(Stored items)
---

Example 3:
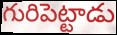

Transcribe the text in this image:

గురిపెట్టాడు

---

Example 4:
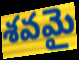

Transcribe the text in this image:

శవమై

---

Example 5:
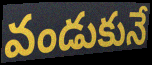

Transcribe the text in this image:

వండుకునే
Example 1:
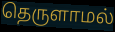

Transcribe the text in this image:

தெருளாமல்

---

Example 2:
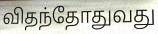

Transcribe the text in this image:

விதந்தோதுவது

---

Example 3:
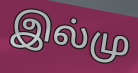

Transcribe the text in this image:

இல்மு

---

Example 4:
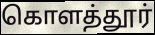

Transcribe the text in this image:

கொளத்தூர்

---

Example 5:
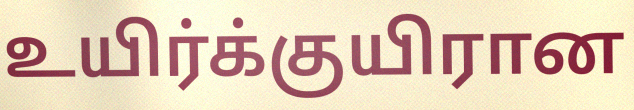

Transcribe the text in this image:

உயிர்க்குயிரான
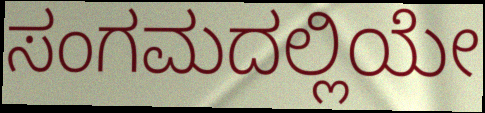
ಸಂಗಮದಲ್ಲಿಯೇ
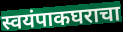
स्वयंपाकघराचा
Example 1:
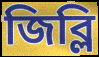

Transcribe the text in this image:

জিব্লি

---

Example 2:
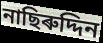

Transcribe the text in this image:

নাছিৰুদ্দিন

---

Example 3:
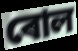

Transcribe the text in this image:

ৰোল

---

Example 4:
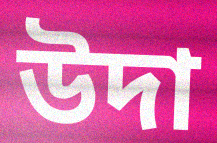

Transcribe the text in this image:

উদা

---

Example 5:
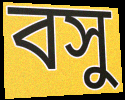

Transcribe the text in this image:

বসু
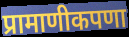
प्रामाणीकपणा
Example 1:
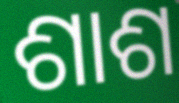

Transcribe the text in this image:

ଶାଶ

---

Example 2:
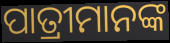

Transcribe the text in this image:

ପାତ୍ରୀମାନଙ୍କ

## HOW TO COMPLETE THIS TASK:
Nothing but an exact copy of the data above, minus its pictures, should appear in the response.

## SOLUTION FOR THIS PROBLEM:
---

Example 3:

Transcribe the text in this image:

గురిపెట్టాడు

---

Example 4:

Transcribe the text in this image:

శవమై

---

Example 5:

Transcribe the text in this image:

వండుకునే
Example 1:

Transcribe the text in this image:

தெருளாமல்

---

Example 2:

Transcribe the text in this image:

விதந்தோதுவது

---

Example 3:

Transcribe the text in this image:

இல்மு

---

Example 4:

Transcribe the text in this image:

கொளத்தூர்

---

Example 5:

Transcribe the text in this image:

உயிர்க்குயிரான
ಸಂಗಮದಲ್ಲಿಯೇ
स्वयंपाकघराचा
Example 1:

Transcribe the text in this image:

জিব্লি

---

Example 2:

Transcribe the text in this image:

নাছিৰুদ্দিন

---

Example 3:

Transcribe the text in this image:

ৰোল

---

Example 4:

Transcribe the text in this image:

উদা

---

Example 5:

Transcribe the text in this image:

বসু
प्रामाणीकपणा
Example 1:

Transcribe the text in this image:

ଶାଶ

---

Example 2:

Transcribe the text in this image:

ପାତ୍ରୀମାନଙ୍କ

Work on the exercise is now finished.